Per i laureati la corsa al posto di lavoro è sempre più in salita. Il titolo di studio, la laurea non aiuta a trovare un impiego e, quando viene conquistato, in un caso su quattro non è all'altezza del curriculum e del percorso di studi professionali.
Questa è la fotografia scattata dal centro studi Datagiovani, che ha registrato una proporzione doppia - 26,8% contro 13,4% - di laureati che lavora in mansioni con bassa specializzazione rispetto al destino di chi si ferma alla maturità. Restringendo l'obiettivo sugli indirizzi emerge, che mentre solo l'8% dei medici in attività è iperqualificato, il vero gap riguarda le discipline umanistiche, dove il 36% dei laureati è sottoccupato.
Quindi faticano a trovare un lavoro e, quando ce la fanno, in un caso su quattro il posto conquistato non è all'altezza del loro curriculum. Ossia gli anni spesi sui banchi per studiare non danno i frutti e i risultarti sperati.
L'indagine del centro studi Datagiovani mostra che i più "sovraistruiti" tra i dottori: una quota doppia - 26,8% contro 13,4% - che svolge mansioni a bassa specializzazione rispetto a quanto avviene per chi si ferma alla maturità.
«Il fenomeno è abbastanza omogeneo sul territorio -ha spiegato Michele Pasqualotto, ricercatore di Datagiovani -, sebbene si riscontrino tendenze più ampie nel Centro Italia e nel Nord-Est». Balzano agli occhi i dati del Lazio (quasi un laureato su tre è sovra istruito) e quelli di Friuli-Venezia Giulia e Veneto (circa 3 su 10). La crisi ha appesantito il trend, con un aumento della quota di overeducated tra i laureati del 5,6% rispetto al 2007, senza contare che il tasso di disoccupazione, per questa categoria, è salito al 16 per cento (sette punti in più rispetto alla media europea). «È indubbio che le nuove generazioni - commenta Stefano Manzocchi, direttore Luiss Lab of European Economics - siano state più penalizzate in questi ultimi 15 anni, dovendosi spesso adattare a occupazioni di ripiego rispetto ai più anziani. Si è inoltre instaurato un circolo vizioso tra bassa domanda e bassa offerta di alte qualifiche, con pochi laureati "scientifici" che hanno disincentivato le imprese a investire su queste specializzazioni. È sulla composizione della forza lavoro che occorre cambiare qualcosa: nei curricula c'è troppo liceo classico e poca preparazione scientifica, troppe lauree generaliste e poche tecniche».
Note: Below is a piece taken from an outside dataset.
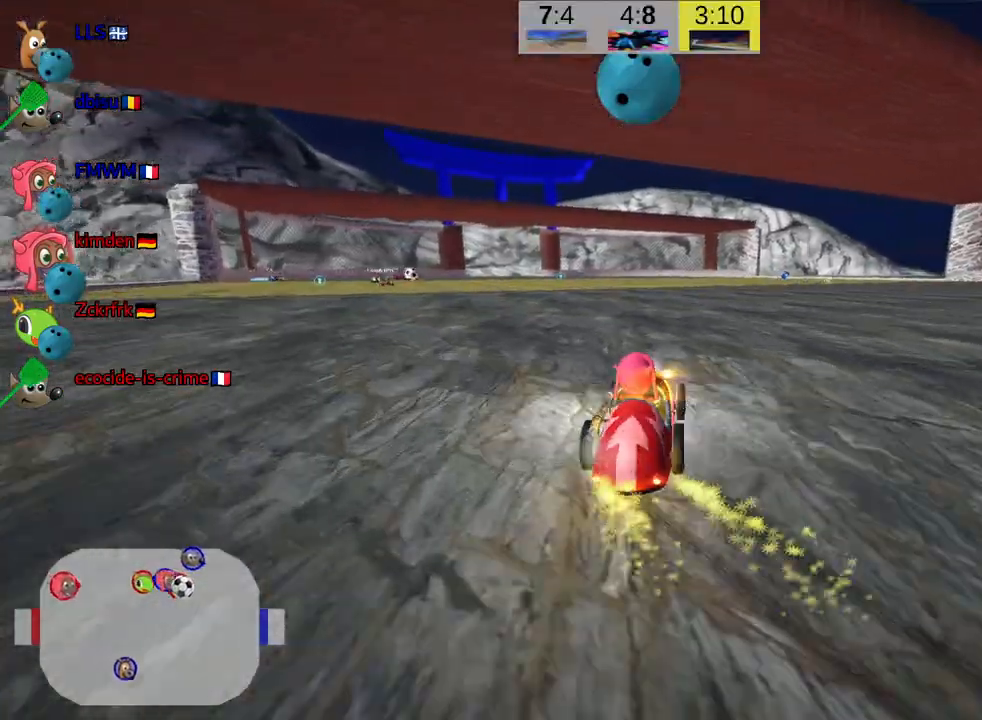
{"keys": ["left", "skid", "up"], "events": []}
Restringendo l'obiettivo emerge che mentre solo l'8% dei medici occupati è iperqualificato e si sale al 14,5% nel caso di ingegneria e architettura, la vera differenza riguarda le discipline umanistiche, con il 36% dei laureati che svolge un lavoro di basso profilo (con un aumento del 9,5% rispetto al pre-crisi).
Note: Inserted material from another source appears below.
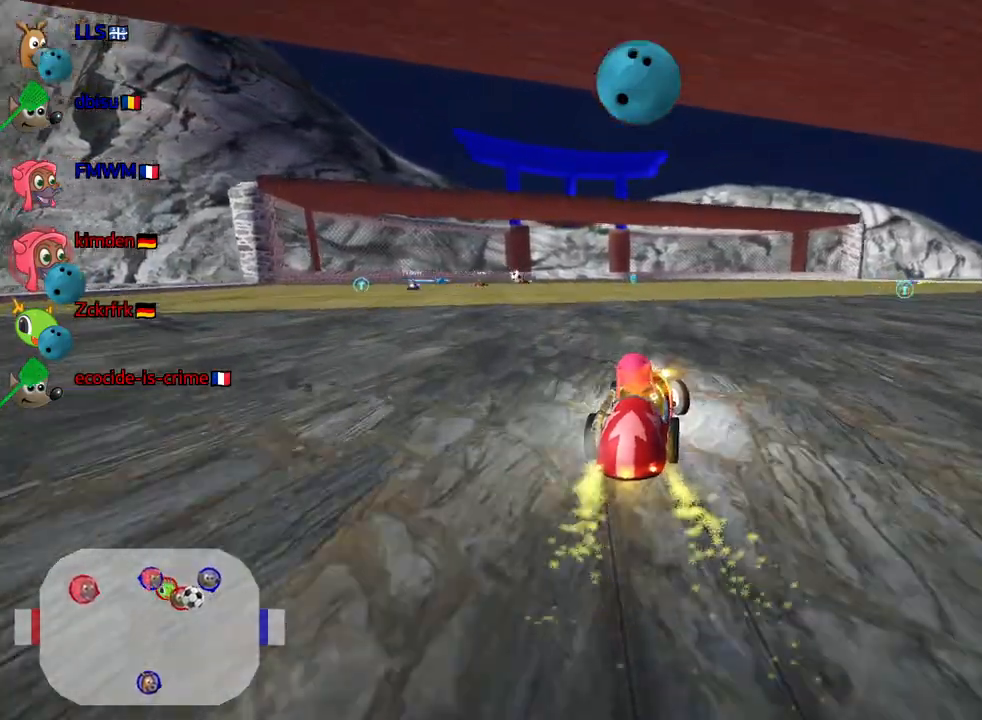
{"keys": ["left", "skid", "up"], "events": [[84, "nitro", "down"], [217, "nitro", "up"]]}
La fotografia di Datagiovani rileva, infine, come in media il fenomeno della sottoccupazione sia più consistente tra le giovani laureate, che nel 30% appaiono troppo istruite rispetto agli sbocchi professionali, circa dieci punti percentuali in più degli uomini, con un divario pressoché costante in tutte le discipline e con l'unica eccezione di quelle umanistiche, in cui è leggera la prevalenza maschile.